When we read, it must be a search for Truth, for the God who is able to conquer brokenness. We falter when we determine, absolutely, where Absolute Truth can — and can’t — be found. Putting God in a box of our own fashioning, creating him in our own image, and forbidding him to reveal himself and his Truths wheresoever he will — even in a novel? That is the true danger.
A Brief List of Reading Suggestions
Note: This list contains books and essays that have challenged my thinking on how the word can reveal the Word. As such, it is a very personal list — and, given that I specialize in American literature, it reflects a bias towards texts written in English by American authors. I offer them with the caveat that they have helped refine my thinking about Truth, but not necessarily because the author espouses beliefs that I agree with; in several cases, my disagreement with the text sharpened my understanding of Truth. Regardless of whether I could fully embrace an author’s views, these texts ask probing questions about big issues, requiring me to consider how my faith helps me address such issues.
Chinua Achebe, Things Fall Apart
- What aspects of your belief in Christianity are particular to your culture rather than essential to your faith?
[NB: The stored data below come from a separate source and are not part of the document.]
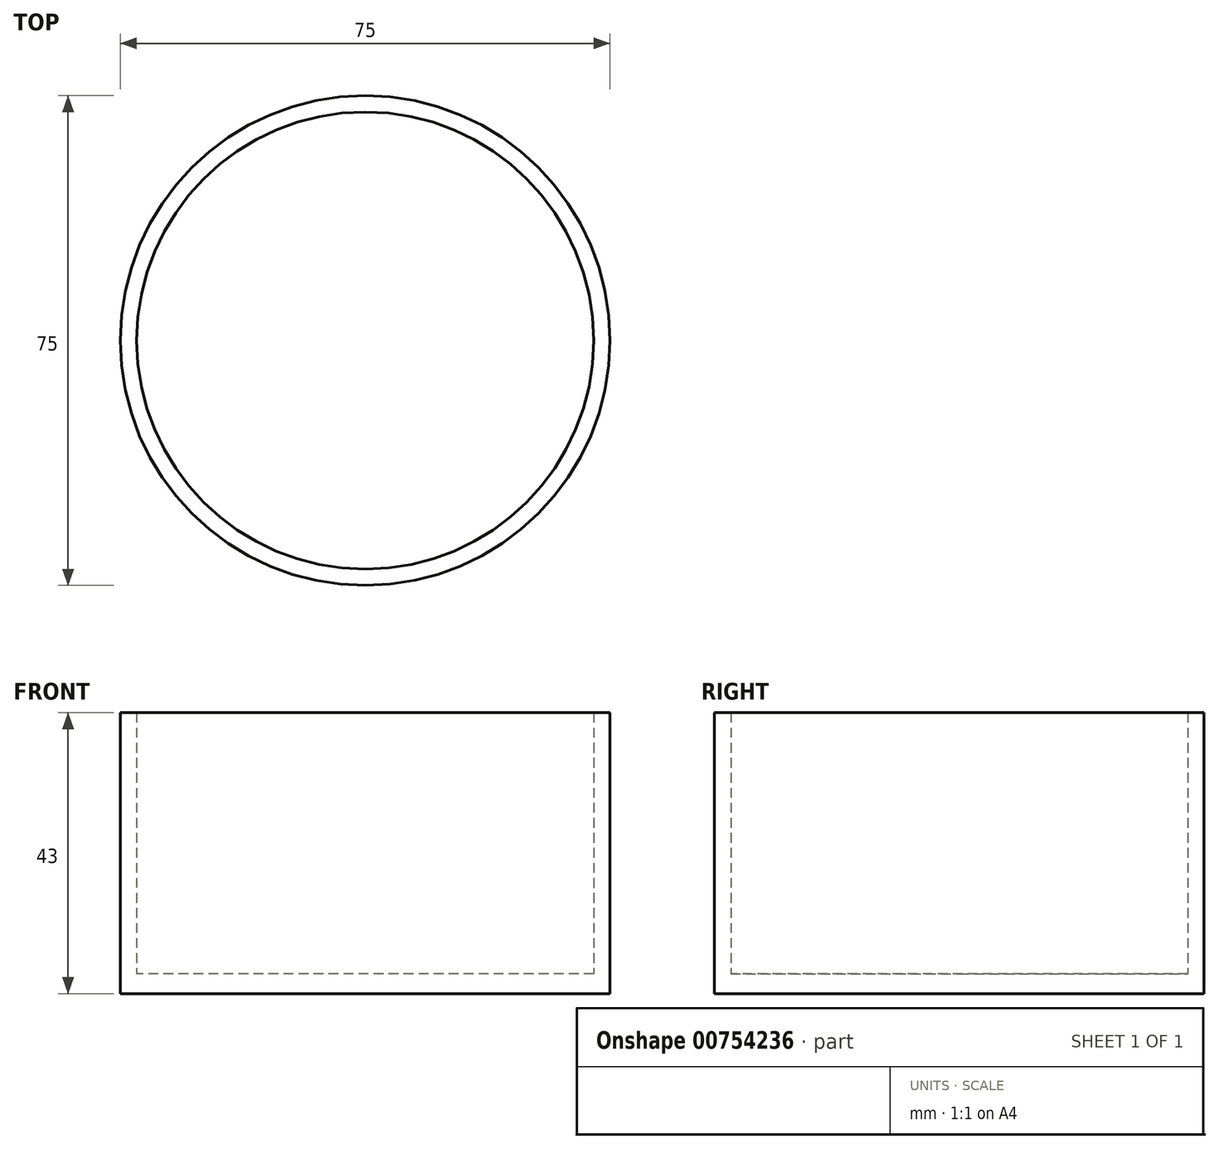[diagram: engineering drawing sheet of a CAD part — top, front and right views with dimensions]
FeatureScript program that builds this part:
annotation { "Feature Type Name" : "Feature", "Feature Type Description" : "" }
export const myFeature = defineFeature(function(context is Context, id is Id, definition is map)
    precondition{}
    {
        {
            var Q0;
            Q0=qCreatedBy(makeId("Top.planeOp"),FACE);
            var sketch = newSketch(context, id + "F0", { "sketchPlane" : qUnion([Q0])});
            skCircle(sketch, "E0", {"center": v(0, 0) * mm, "radius": 37.5 * mm});
            skSolve(sketch);
        }
        {
            var Q0;
            Q0 = qSketchRegion(id + "F0", true);
            extrude(context, id + "F1", {"entities" : qUnion([Q0]), "depth" : 3 * mm, "offsetDistance" : 25 * mm});
        }
        {
            var Q0;
            Q0=makeQuery(id+"F1.opExtrude","CAP_FACE",FACE,{"disambiguationData":[OSD([sQuery(id+"F0.wireOp",EDGE,"E0")])],"isStart":false});
            var sketch = newSketch(context, id + "F2", { "sketchPlane" : qUnion([Q0])});
            skCircle(sketch, "E1", {"center": v(0, 0) * mm, "radius": 35 * mm});
            skCircle(sketch, "E2.0", {"center": v(0, 0) * mm, "radius": 37.5 * mm});
            skSolve(sketch);
        }
        {
            var Q0;
            Q0=makeQuery(id+"F2.imprint","IMPRINT",FACE,{"disambiguationData":[TD([[makeQuery(id+"F2.imprint","IMPRINT",EDGE,{"derivedFrom":sQuery(id+"F2.wireOp",EDGE,"E1")}),-1.0]])]});
            extrude(context, id + "F3", {"entities" : qUnion([Q0]), "operationType" : NewBodyOperationType.ADD, "depth" : 40 * mm, "offsetDistance" : 25 * mm});
        }
    });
How does, or should, this Western religion fit into non-Western cultures?
James Baldwin, “Everybody’s Protest Novel”
- Should the novelist seek to change the ills of the world or to reveal truth about the world? Does a call to action necessarily sacrifice art for protest?
James Baldwin, Go Tell It on the Mountain
- How do you determine if your beliefs are truly Christian rather than self-deceptive lies?
Benjamin Franklin, “Remarks Concerning the Savages of North America”
- To what extent does “doing justice” mean undoing injustices of the past?
Yann Martel, The Life of Pi
- Would you maintain your faith even if it might be faith in a fairytale?
Cormac McCarthy, The Road
- Would you change your beliefs and behaviors in the face of the unthinkable?
Toni Morrison, Paradise
- When stories (religious, historical, etc.) conflict, how do you figure out the truth?
Flannery O’Connor, Mystery and Manners
- What role do novelists play in helping us recognize brokenness as brokenness rather than as wholeness? How—and why—does God use violence to effect grace?
Thomas Paine, The Age of Reason
- What beliefs are non-negotiables for Christians?
Ayn Rand, The Fountainhead
Marilynne Robinson, The Death of Adam, Gilead, and Home
- Lots of questions, but the big one for me is, what does unconditional love look like when practiced by fallen human beings?
John Updike, Rabbit, Run
- Why does God allow evil to happen, especially to children?
Evelyn Waugh, Brideshead Revisited
- Why do some people believe when it would be easier not to do so, while others don’t believe even though it would be easier to do so?
Flannery O’Connor, “Novelist and Believer.” In Mystery and Manners. Eds. Sally and Robert Fitzgerald. New York: Noonday Press, 1962. 163.